▼

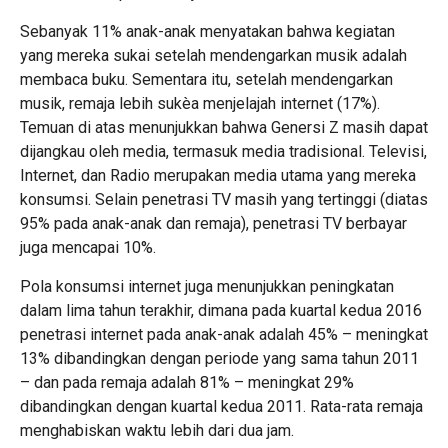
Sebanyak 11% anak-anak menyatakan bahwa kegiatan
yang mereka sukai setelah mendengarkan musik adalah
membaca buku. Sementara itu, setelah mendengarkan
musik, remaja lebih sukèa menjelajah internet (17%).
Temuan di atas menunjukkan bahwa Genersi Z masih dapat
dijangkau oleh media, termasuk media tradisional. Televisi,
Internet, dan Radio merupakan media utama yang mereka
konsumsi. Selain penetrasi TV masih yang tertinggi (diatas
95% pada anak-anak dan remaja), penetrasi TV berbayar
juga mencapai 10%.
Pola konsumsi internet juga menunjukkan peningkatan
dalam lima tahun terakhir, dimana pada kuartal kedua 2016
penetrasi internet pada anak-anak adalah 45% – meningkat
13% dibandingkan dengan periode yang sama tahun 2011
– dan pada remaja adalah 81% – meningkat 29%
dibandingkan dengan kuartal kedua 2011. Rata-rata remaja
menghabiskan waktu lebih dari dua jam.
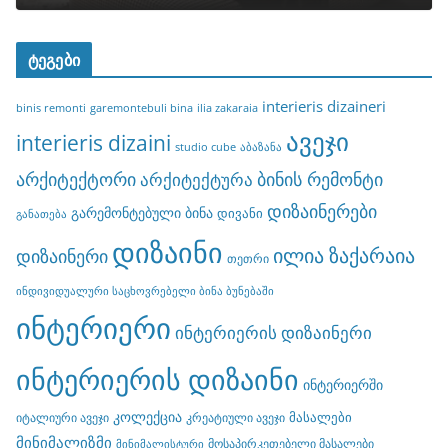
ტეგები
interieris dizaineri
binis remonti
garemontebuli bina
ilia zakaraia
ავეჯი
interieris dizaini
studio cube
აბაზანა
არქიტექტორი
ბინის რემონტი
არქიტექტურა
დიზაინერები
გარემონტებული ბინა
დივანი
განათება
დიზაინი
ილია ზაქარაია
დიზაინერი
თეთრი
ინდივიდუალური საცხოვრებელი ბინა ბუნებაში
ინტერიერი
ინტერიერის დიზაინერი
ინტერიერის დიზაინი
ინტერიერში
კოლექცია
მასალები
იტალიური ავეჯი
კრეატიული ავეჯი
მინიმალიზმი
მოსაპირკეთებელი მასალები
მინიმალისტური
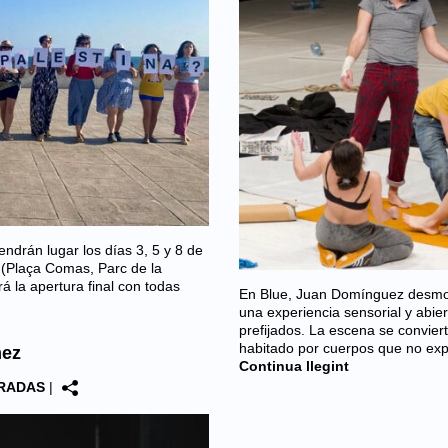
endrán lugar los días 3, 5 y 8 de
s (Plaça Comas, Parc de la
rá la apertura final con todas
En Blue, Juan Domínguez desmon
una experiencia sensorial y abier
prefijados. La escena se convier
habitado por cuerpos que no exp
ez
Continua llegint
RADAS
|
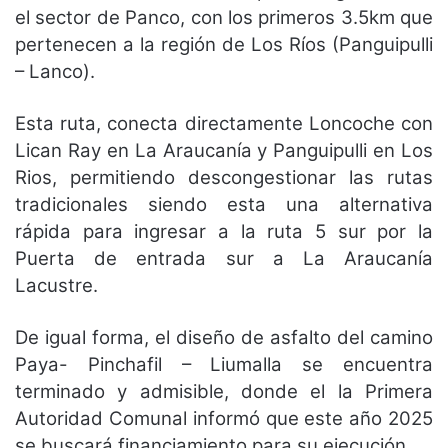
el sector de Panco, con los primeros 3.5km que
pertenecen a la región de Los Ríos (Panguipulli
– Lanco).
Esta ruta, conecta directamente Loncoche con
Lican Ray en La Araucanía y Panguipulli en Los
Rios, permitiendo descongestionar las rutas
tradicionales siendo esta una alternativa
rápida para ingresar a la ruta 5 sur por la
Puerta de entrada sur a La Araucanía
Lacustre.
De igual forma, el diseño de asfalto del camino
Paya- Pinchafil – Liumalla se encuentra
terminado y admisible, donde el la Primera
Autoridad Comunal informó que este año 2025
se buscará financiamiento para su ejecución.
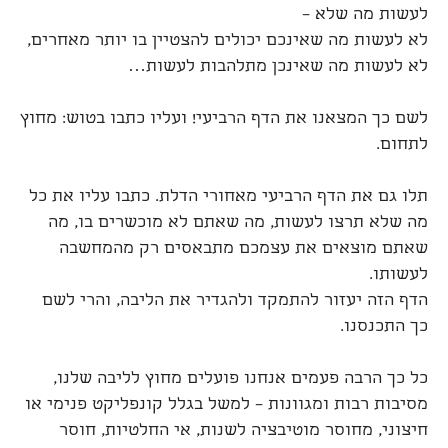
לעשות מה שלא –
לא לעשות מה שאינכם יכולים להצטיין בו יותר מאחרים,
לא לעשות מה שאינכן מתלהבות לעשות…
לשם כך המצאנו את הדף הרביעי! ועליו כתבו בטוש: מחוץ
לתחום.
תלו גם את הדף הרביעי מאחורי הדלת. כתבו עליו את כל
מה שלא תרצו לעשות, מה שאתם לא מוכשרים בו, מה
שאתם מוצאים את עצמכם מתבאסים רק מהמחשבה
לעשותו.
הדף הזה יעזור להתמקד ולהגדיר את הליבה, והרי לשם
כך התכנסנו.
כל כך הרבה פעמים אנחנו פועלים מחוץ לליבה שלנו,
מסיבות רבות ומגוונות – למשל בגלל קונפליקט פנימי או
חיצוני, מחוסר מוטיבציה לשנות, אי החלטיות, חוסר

▲

## JOB
Copy the lines above exactly, starting at the one with "garemontebuli bina" and ending at the one with "Esta ruta, conecta directamente Loncoche con", both included. Leave out any pictures and add nothing else.

## ANSWER SECTION
garemontebuli bina
ilia zakaraia
ავეჯი
interieris dizaini
studio cube
აბაზანა
არქიტექტორი
ბინის რემონტი
არქიტექტურა
დიზაინერები
გარემონტებული ბინა
დივანი
განათება
დიზაინი
ილია ზაქარაია
დიზაინერი
თეთრი
ინდივიდუალური საცხოვრებელი ბინა ბუნებაში
ინტერიერი
ინტერიერის დიზაინერი
ინტერიერის დიზაინი
ინტერიერში
კოლექცია
მასალები
იტალიური ავეჯი
კრეატიული ავეჯი
მინიმალიზმი
მოსაპირკეთებელი მასალები
მინიმალისტური
endrán lugar los días 3, 5 y 8 de
s (Plaça Comas, Parc de la
rá la apertura final con todas
En Blue, Juan Domínguez desmon
una experiencia sensorial y abier
prefijados. La escena se convier
habitado por cuerpos que no exp
ez
Continua llegint
RADAS
|
el sector de Panco, con los primeros 3.5km que
pertenecen a la región de Los Ríos (Panguipulli
– Lanco).
Esta ruta, conecta directamente Loncoche con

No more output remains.